How Mushrooms Can Save the World by Kenneth Miller published in Discover Magazine, in 2013
Mushrooms Clean Up Toxic Mess, Including Plastic. So Why Aren’t They Used More? by Renée Alexander and published in Yes Magazine in 2019
Using Fungi to Clean up Contaminated Soil, Research Brief 308, published by the National Institute of Environmental Health Sciences Superfund Research Program, August 2020
And Finally, A Few More Online Resources:
The Fungi of California written by Mike Wood and Fred Stevens who are are both past presidents of the Mycological Society of San Francisco. Good advice: When you read the descriptions here, please remember that mushroom identification requires careful keying and description, and is best followed by confirmation by a local expert. If you're identifying mushrooms for the cooking pot, remember that one mistake can be fatal. Don't rely strictly on the descriptions here for your identification. And when in doubt, throw it out!
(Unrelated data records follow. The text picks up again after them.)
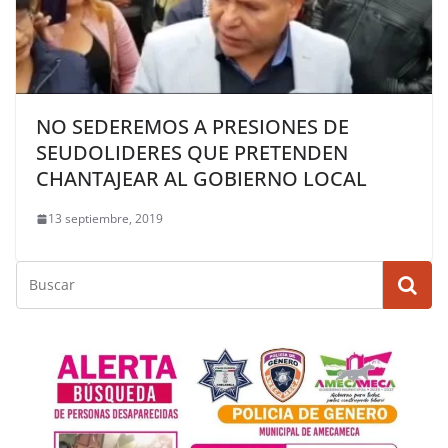
NO SEDEREMOS A PRESIONES DE
SEUDOLIDERES QUE PRETENDEN
CHANTAJEAR AL GOBIERNO LOCAL
13 septiembre, 2019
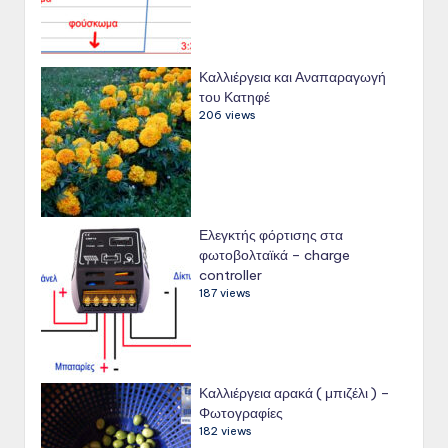
Καλλιέργεια και Αναπαραγωγή
του Κατηφέ
206 views
Ελεγκτής φόρτισης στα
φωτοβολταϊκά – charge
controller
187 views
Καλλιέργεια αρακά ( μπιζέλι ) –
Φωτογραφίες
182 views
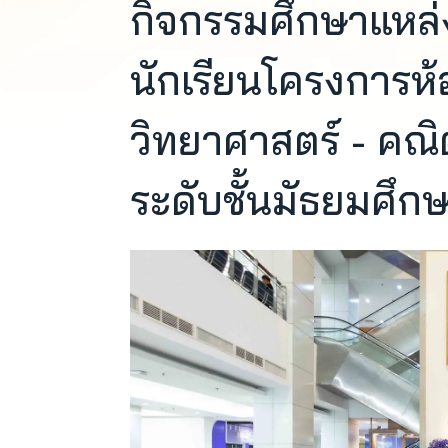
กิจกรรมศึกษาแหล่ง
นักเรียนโครงการห้
วิทยาศาสตร์ - คณ
ระดับชั้นมัธยมศึกษ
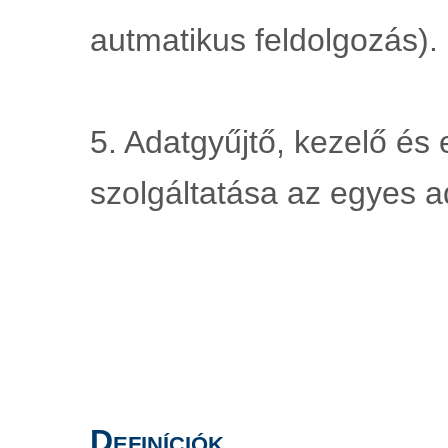
autmatikus feldolgozás).
5. Adatgyűjtő, kezelő és
szolgáltatása az egyes 
Definíciók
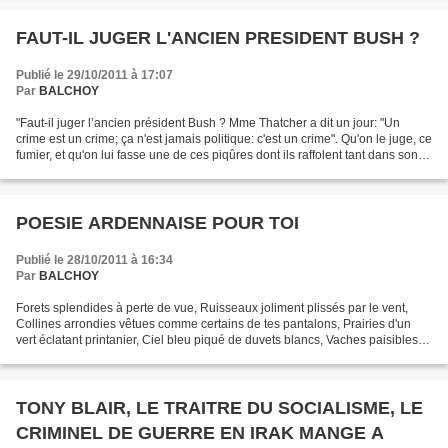
FAUT-IL JUGER L'ANCIEN PRESIDENT BUSH ?
Publié le 29/10/2011 à 17:07
Par
BALCHOY
"Faut-il juger l’ancien président Bush ? Mme Thatcher a dit un jour: "Un
crime est un crime; ça n'est jamais politique: c'est un crime". Qu'on le juge, ce
fumier, et qu'on lui fasse une de ces piqûres dont ils raffolent tant dans son
Texas natal... mais...
POESIE ARDENNAISE POUR TOI
Publié le 28/10/2011 à 16:34
Par
BALCHOY
Forets splendides à perte de vue, Ruisseaux joliment plissés par le vent,
Collines arrondies vêtues comme certains de tes pantalons, Prairies d'un
vert éclatant printanier, Ciel bleu piqué de duvets blancs, Vaches paisibles
sans stress, Premières fleurs...
TONY BLAIR, LE TRAITRE DU SOCIALISME, LE
CRIMINEL DE GUERRE EN IRAK MANGE A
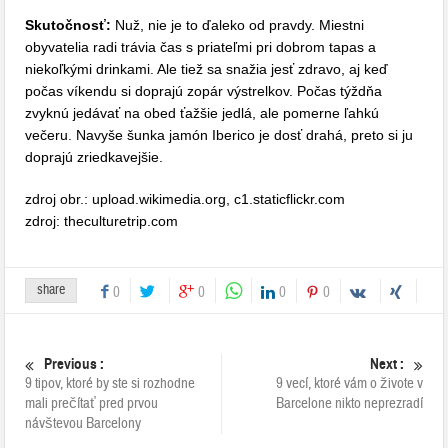
Skutočnosť:
Nuž, nie je to ďaleko od pravdy. Miestni
obyvatelia radi trávia čas s priateľmi pri dobrom tapas a
niekoľkými drinkami. Ale tiež sa snažia jesť zdravo, aj keď
počas víkendu si doprajú zopár výstrelkov. Počas týždňa
zvyknú jedávať na obed ťažšie jedlá, ale pomerne ľahkú
večeru. Navyše šunka jamón Iberico je dosť drahá, preto si ju
doprajú zriedkavejšie.
zdroj obr.: upload.wikimedia.org, c1.staticflickr.com
zdroj: theculturetrip.com
share
0
0
0
0
Previous :
Next :
9 tipov, ktoré by ste si rozhodne
9 vecí, ktoré vám o živote v
mali prečítať pred prvou
Barcelone nikto neprezradí
návštevou Barcelony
mushroomexpert.com, created by Michael Kuo, is based on his collections of North American mushrooms, and includes over a 1100 species pages that illustrate and describe these collections.
The Mycological Society of San Francisco was founded in 1950 to promote the understanding and enjoyment of mushrooms and other fungi, preserve mycological habitats, and maintain the rights of the general public to collect mushrooms for study and recreational purposes on public lands.
The North American Mycological Association is a non-profit organization of professional and amateur mycologists. Their goals are the promotion of scientific and educational activities, protection of natural areas and their biological integrity, sustainable use of mushrooms as a resource, and responsible fungi collection.
Sonoma County Mycological Association is a non-profit group dedicated to learning about local mushrooms and educating the public about the vast and diverse world of fungi. They sponsor mushroom-related activities and services, including free emergency mushroom identification for concerned citizens of Sonoma County.